I’m not sure the same holds true off the field. If performing a ritual superstition is a way to make yourself feel better, I suppose there’s no harm in it. But if it’s a way to “protect” yourself and your project, it’s doing you no good at all. Perhaps quite the opposite.

Hawaiian Ti Leaves to Repel Evil and Bring Good Luck

I learned the event business at Radio City Music Hall from a mentor, genius, and certified crazy person, who oversaw all the shows the company produced outside the theater. He was as creative as they come. He was a perfectionist who demanded that every detail was addressed. While producing an event at the Waikiki Shell in Honolulu, Barnett Lipton noticed local stagehands carefully hiding Hawaiian Ti leaves around the site. Local tradition suggests that in the right hands, the Ti plant possesses properties that repel evil and bring good luck. One of the elements of luck that Barnett had most hoped for in this humid tropical environment was an evening under the stars without rain, and he was indeed blessed with just such an evening.

We find it easy to believe superstitions when they seem to “work” much of the time. For as long as I worked with Barnett, he insisted we find a local florist, in every city every time we staged an event, to procure a supply of Hawaiian Ti leaves. At first, I thought he was kidding, but he was deadly serious.

Back when the summer and winter Olympics were held the same year, the U.S. Olympic Committee staged an enormous multisport event just for American athletes during the three intervening years, called the U.S. Olympic Festival. Barnett produced the opening and closing ceremonies for the 1989 U.S. Olympic Festival in Norman, Oklahoma, and I was the associate producer in charge of talent. Part of my job was to manage the enormous number of rehearsals during the month leading up to the event. Some of the rehearsals were held at Memorial Stadium; others were held on football fields dotted throughout the area. One evening, we were rehearsing a segment that involved a few hundred local dancers when the skies to our south darkened ominously to a deep purple-black, punctuated by forks and brilliant flashes of lightning and deep rumbles of thunder. An open football field surrounded by metal grandstands is one of the last places you want to be in a thunderstorm, so we stopped the rehearsal and moved everyone to shelter. As powerful as nature’s sound-and-light show was, the storm skittered off somewhere beyond the end zone and we never saw a drop of rain in the stadium. Rehearsals resumed after about 20 minutes. Afterwards, the two-mile drive back to the hotel was sobering. The state road running outside the University of Oklahoma was flooded with deep, nearly impassable ponds of rainwater and covered with thick, heavy tree branches.

Barnett was in the lobby waiting for me and looked relieved when I drove up.

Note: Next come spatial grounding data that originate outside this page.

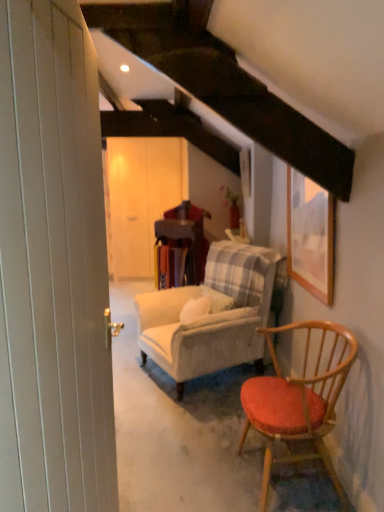
In order to face white wooden barn door at left, the 2th barn door positioned from the back, should I rotate leftwards or rightwards?

Rotate your view left by about 16.998°.

Locate an element on the screen. white wooden barn door at left, the 2th barn door positioned from the back is located at coordinates (52, 267).

Which is nearer, [54,82] or [287,195]?

Point [54,82] is closer to the camera than point [287,195].

Is white wooden barn door at left, arranged as the 1th barn door when viewed from the front, taller than wooden framed picture at upper right?

Indeed, white wooden barn door at left, arranged as the 1th barn door when viewed from the front, has a greater height compared to wooden framed picture at upper right.

From the image's perspective, which is below, white wooden barn door at left, arranged as the 1th barn door when viewed from the front, or wooden framed picture at upper right?

white wooden barn door at left, arranged as the 1th barn door when viewed from the front.

Which is in front, white wooden barn door at left, arranged as the 1th barn door when viewed from the front, or wooden framed picture at upper right?

white wooden barn door at left, arranged as the 1th barn door when viewed from the front, is in front.

Considering the positions of point (6, 12) and point (185, 330), is point (6, 12) closer or farther from the camera than point (185, 330)?

Point (6, 12) is positioned closer to the camera compared to point (185, 330).

Consider the image. From a real-world perspective, which is physically above, white wooden barn door at left, the 2th barn door positioned from the back, or velvet beige armchair at center?

In real-world perspective, white wooden barn door at left, the 2th barn door positioned from the back, is above.

Between white wooden barn door at left, arranged as the 1th barn door when viewed from the front, and velvet beige armchair at center, which one has larger width?

velvet beige armchair at center.

Which is behind, white wooden barn door at left, the 2th barn door positioned from the back, or velvet beige armchair at center?

velvet beige armchair at center.

From a real-world perspective, is white wood door at center, the first barn door from the back, beneath velvet beige armchair at center?

Actually, white wood door at center, the first barn door from the back, is physically above velvet beige armchair at center in the real world.

Considering the positions of objects white wood door at center, the 2th barn door viewed from the front, and velvet beige armchair at center in the image provided, who is behind, white wood door at center, the 2th barn door viewed from the front, or velvet beige armchair at center?

white wood door at center, the 2th barn door viewed from the front, is more distant.

Can you confirm if white wood door at center, the first barn door from the back, is shorter than velvet beige armchair at center?

No.

From a real-world perspective, does wooden table at center sit lower than white wood door at center, the 2th barn door viewed from the front?

Yes, from a real-world perspective, wooden table at center is beneath white wood door at center, the 2th barn door viewed from the front.

In the scene shown: Is wooden table at center smaller than white wood door at center, the first barn door from the back?

Correct, wooden table at center occupies less space than white wood door at center, the first barn door from the back.

Can you confirm if wooden table at center is shorter than white wood door at center, the first barn door from the back?

Indeed, wooden table at center has a lesser height compared to white wood door at center, the first barn door from the back.

Are wooden table at center and white wood door at center, the 2th barn door viewed from the front, far apart?

Yes, wooden table at center and white wood door at center, the 2th barn door viewed from the front, are located far from each other.

From a real-world perspective, is wooden framed picture at upper right below wooden table at center?

No, from a real-world perspective, wooden framed picture at upper right is not under wooden table at center.

Is wooden framed picture at upper right thinner than wooden table at center?

Yes, wooden framed picture at upper right is thinner than wooden table at center.

Is wooden framed picture at upper right situated inside wooden table at center or outside?

The correct answer is: outside.

Consider the image. Is velvet beige armchair at center next to white wood door at center, the 2th barn door viewed from the front, and touching it?

They are not placed beside each other.

Can you confirm if velvet beige armchair at center is positioned to the right of white wood door at center, the first barn door from the back?

Yes.

Could white wood door at center, the first barn door from the back, be considered to be inside velvet beige armchair at center?

No, white wood door at center, the first barn door from the back, is not surrounded by velvet beige armchair at center.

Considering the points (229, 298) and (121, 162), which point is in front, point (229, 298) or point (121, 162)?

The point (229, 298) is closer.

Between velvet beige armchair at center and wooden framed picture at upper right, which one has larger size?

Bigger between the two is velvet beige armchair at center.

From the image's perspective, is velvet beige armchair at center under wooden framed picture at upper right?

Yes, from the image's perspective, velvet beige armchair at center is beneath wooden framed picture at upper right.

Which of these two, velvet beige armchair at center or wooden framed picture at upper right, is thinner?

wooden framed picture at upper right.

Does velvet beige armchair at center come behind wooden framed picture at upper right?

Yes, the depth of velvet beige armchair at center is greater than that of wooden framed picture at upper right.

Identify the location of picture frame lying on the right of white wooden barn door at left, arranged as the 1th barn door when viewed from the front. (310, 236).

Locate an element on the screen. studio couch behind the white wooden barn door at left, arranged as the 1th barn door when viewed from the front is located at coordinates (211, 315).

Based on their spatial positions, is wooden framed picture at upper right or velvet beige armchair at center closer to white wooden barn door at left, arranged as the 1th barn door when viewed from the front?

wooden framed picture at upper right is closer to white wooden barn door at left, arranged as the 1th barn door when viewed from the front.

Looking at this image, looking at the image, which one is located closer to white wood door at center, the first barn door from the back, wooden framed picture at upper right or white wooden barn door at left, arranged as the 1th barn door when viewed from the front?

wooden framed picture at upper right lies closer to white wood door at center, the first barn door from the back, than the other object.

Estimate the real-world distances between objects in this image. Which object is further from velvet beige armchair at center, wooden table at center or white wood door at center, the first barn door from the back?

Among the two, white wood door at center, the first barn door from the back, is located further to velvet beige armchair at center.

Looking at the image, which one is located further to wooden framed picture at upper right, velvet beige armchair at center or wooden table at center?

wooden table at center is further to wooden framed picture at upper right.

From the image, which object appears to be nearer to wooden framed picture at upper right, wooden table at center or white wood door at center, the 2th barn door viewed from the front?

wooden table at center.

From the image, which object appears to be farther from white wood door at center, the first barn door from the back, wooden table at center or white wooden barn door at left, arranged as the 1th barn door when viewed from the front?

white wooden barn door at left, arranged as the 1th barn door when viewed from the front.

Estimate the real-world distances between objects in this image. Which object is further from wooden framed picture at upper right, white wooden barn door at left, the 2th barn door positioned from the back, or white wood door at center, the first barn door from the back?

white wood door at center, the first barn door from the back, is further to wooden framed picture at upper right.

From the image, which object appears to be nearer to white wooden barn door at left, arranged as the 1th barn door when viewed from the front, wooden table at center or wooden framed picture at upper right?

Based on the image, wooden framed picture at upper right appears to be nearer to white wooden barn door at left, arranged as the 1th barn door when viewed from the front.

Locate an element on the screen. table between velvet beige armchair at center and white wood door at center, the 2th barn door viewed from the front, in the front-back direction is located at coordinates click(182, 236).

You are a GUI agent. You are given a task and a screenshot of the screen. Output one action in this format:
    pyautogui.click(x=<x>, y=<y>)
    Task: Click on the studio couch positioned between white wooden barn door at left, arranged as the 1th barn door when viewed from the front, and wooden table at center from near to far
    The width and height of the screenshot is (384, 512).
    Given the screenshot: What is the action you would take?
    pyautogui.click(x=211, y=315)

You are a GUI agent. You are given a task and a screenshot of the screen. Output one action in this format:
    pyautogui.click(x=<x>, y=<y>)
    Task: Click on the picture frame between white wooden barn door at left, arranged as the 1th barn door when viewed from the front, and velvet beige armchair at center in the front-back direction
    
    Given the screenshot: What is the action you would take?
    pyautogui.click(x=310, y=236)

A severe microburst had ripped through the area dropping hail and torrential rain. At the stadium, however, we had already hidden Ti leaves at every entrance to the field, under the stage deck, and behind the speaker stacks. Even Barnett was impressed, and you can bet your lucky socks I made sure, without being asked, that there were Hawaiian Ti leaves ready for every event from then on.

I brought that hope with me when I went to work for the NHL, and there were Ti leaves hidden all over the Montreal Forum on the day when the Stanley Cup made its rapid descent to the ice. That was the day that I learned that although plants can do amazing things, like making their own food out of sunlight, at least in my hands they can’t keep bad things from happening. I gave up investing any hope in superstitions, even ones that seemed to work sometimes. More importantly, I realized that the very notion of investing in hope itself is a counterproductive endeavor. I wouldn’t say that giving up hope as a strategy helped me to sleep better. Quite the contrary, it kept me up nights more often. I recognized that hoping a reality into existence isn’t the same as helping it into existence. We can’t really affect the outcome with hope, or truly apply it to being totally prepared for everything that can go wrong—like a winter storm in Montreal or a torrential cloudburst in Oklahoma.